Seeing Joe Bright’s exhibition of oil paintings, “Finding the 9th,” on display in the retail environment of Kakaako’s fishcake design studio, amidst the aromas and hisses of the coffee bar, highlights the scarcity of art galleries in Honolulu and how much local artists have come to rely on wall space provided by cafe and store owners.
While some might prefer this to a traditional gallery’s “white cube,” there is definite value in being able to view a show of paintings without distractions.
‘Finding the 9th’
Oil paintings by Joe Bright
>> Where: fishcake, 307c Kamani St.
>> When: On exhibition through July 3. Viewing hours are Monday through Friday, 9 a.m. to 5 p.m., and Saturday, 10 a.m. to 5 p.m. There will be an artist talk on Wednesday, June 8 from 6-8 p.m.
>> More info: info@fishcake.us or 593-1231
Abstract painting in particular, as seen in Bright’s current show, demands attentive effort from the viewer: Instead of immediately recognizable landscapes or figures, one is offered only evocations of familiar shapes or forms, and dynamic interactions between color, line and spaces. In this series, Bright works with quilt-like patterns of vibrating brush strokes, blocks of color whose edges often slip over and under each other, and graphical traces that flirt with the idea of resolving into letters, words or stylized figurations.
Bright’s brushwork is highly energetic, layered and unafraid of a kind of insolent coarseness that prevents the canvases from going stale. Any leanings toward the soothing or neutral that might come from his uses of pastel blues, oranges, greens and purples are disrupted by erupting fissures of intense, darker colors. Other paintings begin at this darker end of the spectrum, creating stormy relationships between patches of brighter hues. In all cases he evokes hand stitching, graffiti-like gestures, almost-ideograms and expressionistic gestures to help define a subtle grid that underlies most of the works.
This grid is, perhaps, the most direct relationship to the music that the exhibition’s title references. Bright’s “Finding the 9th” is not a Disney “Fantasia”-style representation in paint of Beethoven’s 9th Symphony. Rather, like music itself, it is a set of explorations of time and change, making full use of the way that the technical term “chromatics” is deployed in both art forms. Sound can behave like color, and the eye (like the ear) rarely rests. Instead it is constantly sampling other regions of the canvas for contrast and complementarity, including a z-axis of depth achieved through a mix of transparencies, layered application of paint and carefully selected colors.
Bright has a theory that the movements of Beethoven’s 9th describe the composer’s autobiographical struggle with the ups and downs of artistic and individual development. Four large canvases (“Ode IV,” “Deep Under III,” “Garden Life II,” and “Origins I”) can be loosely affiliated with the symphony’s four movements, while a collection of small oil-on-paper paintings serve as ancillary means of getting to know Bright’s style. There is definitely a strong emotionality to these works that is challenging without being obscure or off-putting.

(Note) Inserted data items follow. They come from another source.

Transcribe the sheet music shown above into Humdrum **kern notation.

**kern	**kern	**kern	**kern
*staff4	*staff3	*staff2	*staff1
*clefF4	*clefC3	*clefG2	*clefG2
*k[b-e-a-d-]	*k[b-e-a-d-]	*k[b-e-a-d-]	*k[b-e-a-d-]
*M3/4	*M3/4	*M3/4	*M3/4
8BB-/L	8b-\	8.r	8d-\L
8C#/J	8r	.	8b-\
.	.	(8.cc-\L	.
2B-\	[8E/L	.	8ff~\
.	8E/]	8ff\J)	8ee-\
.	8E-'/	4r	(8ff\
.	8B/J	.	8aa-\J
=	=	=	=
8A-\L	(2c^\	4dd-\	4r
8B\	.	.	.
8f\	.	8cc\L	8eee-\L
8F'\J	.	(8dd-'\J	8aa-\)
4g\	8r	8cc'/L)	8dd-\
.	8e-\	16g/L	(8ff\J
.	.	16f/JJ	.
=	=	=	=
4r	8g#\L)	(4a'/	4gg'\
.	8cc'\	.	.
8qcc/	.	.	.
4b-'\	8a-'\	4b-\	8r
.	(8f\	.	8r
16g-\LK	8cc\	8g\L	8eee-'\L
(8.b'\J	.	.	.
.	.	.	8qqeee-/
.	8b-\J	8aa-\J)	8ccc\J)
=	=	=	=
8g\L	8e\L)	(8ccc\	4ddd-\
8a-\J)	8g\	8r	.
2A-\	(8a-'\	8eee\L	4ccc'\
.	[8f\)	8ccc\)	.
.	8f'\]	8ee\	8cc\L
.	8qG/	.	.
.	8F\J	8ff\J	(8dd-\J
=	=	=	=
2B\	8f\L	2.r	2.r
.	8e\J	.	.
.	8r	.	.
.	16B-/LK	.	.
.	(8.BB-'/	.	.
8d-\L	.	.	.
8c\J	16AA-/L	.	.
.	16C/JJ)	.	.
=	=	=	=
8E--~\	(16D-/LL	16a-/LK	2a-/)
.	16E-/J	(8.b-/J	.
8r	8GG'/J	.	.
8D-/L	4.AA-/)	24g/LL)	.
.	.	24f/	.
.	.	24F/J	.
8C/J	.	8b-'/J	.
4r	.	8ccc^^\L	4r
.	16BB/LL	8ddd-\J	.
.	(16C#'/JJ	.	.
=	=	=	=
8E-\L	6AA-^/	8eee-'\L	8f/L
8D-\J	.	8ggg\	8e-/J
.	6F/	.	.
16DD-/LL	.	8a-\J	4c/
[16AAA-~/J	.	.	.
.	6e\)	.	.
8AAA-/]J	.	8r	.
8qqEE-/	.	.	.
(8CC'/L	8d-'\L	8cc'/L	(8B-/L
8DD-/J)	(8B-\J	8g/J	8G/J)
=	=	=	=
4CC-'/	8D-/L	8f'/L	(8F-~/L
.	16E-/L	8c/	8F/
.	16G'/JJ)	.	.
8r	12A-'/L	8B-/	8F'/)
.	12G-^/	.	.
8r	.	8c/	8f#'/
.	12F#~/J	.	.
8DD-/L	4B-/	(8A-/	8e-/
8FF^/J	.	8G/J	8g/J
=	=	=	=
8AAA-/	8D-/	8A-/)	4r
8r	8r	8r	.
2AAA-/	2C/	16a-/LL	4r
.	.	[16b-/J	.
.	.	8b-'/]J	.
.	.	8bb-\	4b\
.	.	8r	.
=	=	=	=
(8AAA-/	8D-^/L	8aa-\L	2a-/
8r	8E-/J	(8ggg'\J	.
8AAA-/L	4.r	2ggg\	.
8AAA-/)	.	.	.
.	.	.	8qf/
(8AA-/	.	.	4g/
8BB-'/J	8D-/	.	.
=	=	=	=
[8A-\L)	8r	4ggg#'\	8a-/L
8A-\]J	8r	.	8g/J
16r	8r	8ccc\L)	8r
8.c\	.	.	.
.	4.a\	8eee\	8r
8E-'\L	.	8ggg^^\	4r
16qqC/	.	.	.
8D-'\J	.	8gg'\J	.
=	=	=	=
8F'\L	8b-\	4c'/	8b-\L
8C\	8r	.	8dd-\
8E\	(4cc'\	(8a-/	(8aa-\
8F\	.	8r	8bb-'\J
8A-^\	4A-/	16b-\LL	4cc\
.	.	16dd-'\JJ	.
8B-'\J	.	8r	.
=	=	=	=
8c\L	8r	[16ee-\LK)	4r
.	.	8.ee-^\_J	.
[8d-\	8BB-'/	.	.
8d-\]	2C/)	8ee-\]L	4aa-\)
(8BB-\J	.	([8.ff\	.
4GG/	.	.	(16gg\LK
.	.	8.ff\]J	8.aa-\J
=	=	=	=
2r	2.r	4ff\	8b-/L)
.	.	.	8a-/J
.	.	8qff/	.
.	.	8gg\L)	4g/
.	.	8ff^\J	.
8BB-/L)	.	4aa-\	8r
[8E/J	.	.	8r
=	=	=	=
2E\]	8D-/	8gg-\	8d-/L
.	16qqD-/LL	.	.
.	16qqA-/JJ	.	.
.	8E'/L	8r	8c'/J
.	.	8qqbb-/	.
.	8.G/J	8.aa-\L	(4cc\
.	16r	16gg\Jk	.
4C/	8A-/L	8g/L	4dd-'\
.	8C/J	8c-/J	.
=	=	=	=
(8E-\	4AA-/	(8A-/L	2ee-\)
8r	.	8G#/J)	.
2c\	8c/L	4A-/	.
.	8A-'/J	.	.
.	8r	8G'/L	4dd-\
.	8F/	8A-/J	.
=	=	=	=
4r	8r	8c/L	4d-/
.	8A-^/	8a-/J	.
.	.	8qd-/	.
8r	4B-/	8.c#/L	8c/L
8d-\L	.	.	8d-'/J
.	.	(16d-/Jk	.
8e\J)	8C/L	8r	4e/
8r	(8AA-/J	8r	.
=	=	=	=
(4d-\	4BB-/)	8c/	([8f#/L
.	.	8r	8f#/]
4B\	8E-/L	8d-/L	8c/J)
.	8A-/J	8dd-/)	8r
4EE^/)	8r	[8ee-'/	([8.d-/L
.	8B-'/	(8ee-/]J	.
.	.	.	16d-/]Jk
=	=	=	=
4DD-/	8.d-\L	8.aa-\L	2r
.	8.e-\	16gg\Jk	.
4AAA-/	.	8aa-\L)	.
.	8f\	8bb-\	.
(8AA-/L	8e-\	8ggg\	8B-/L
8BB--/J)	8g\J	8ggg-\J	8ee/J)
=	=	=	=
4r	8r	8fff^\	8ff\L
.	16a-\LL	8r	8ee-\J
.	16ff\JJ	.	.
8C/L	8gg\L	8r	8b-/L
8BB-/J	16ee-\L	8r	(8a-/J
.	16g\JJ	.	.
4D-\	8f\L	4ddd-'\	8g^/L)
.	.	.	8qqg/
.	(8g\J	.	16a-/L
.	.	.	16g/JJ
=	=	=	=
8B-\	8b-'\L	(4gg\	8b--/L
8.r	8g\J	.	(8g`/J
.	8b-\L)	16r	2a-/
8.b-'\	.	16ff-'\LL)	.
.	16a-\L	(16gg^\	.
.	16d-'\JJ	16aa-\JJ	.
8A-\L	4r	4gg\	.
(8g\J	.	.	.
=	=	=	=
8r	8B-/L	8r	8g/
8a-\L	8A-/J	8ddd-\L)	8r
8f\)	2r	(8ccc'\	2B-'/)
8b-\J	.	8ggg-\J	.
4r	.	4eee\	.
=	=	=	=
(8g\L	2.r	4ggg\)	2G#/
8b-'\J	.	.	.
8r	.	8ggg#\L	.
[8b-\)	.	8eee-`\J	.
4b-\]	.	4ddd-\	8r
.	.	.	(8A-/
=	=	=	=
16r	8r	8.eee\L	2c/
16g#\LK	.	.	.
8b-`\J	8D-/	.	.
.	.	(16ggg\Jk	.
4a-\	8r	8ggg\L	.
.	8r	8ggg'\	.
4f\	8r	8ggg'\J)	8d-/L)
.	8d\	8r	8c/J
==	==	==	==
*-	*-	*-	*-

This show marks Bright’s first solo painting exhibition in Honolulu, though he has shown work at the Bishop Museum, Gallery Iolani, the Honolulu Museum of Art and thirtyninehotel. Unfortunately, it is difficult to assess the true impact of these works in this context: One wonders, for instance, whether a given canvas attracts or goes less noticed placed above a fancy sofa.
That said, beyond perhaps giving us an exercise in mindfulness, Bright, who also runs Kama‘aina Acupuncture, probably wouldn’t object to someone’s buying one of his colorful, dynamic canvases to go along with some of the furniture and lighting fishcake sells. Product placement can itself be viewed as an expression of the kind of flexible thinking that Bright embeds in all his work.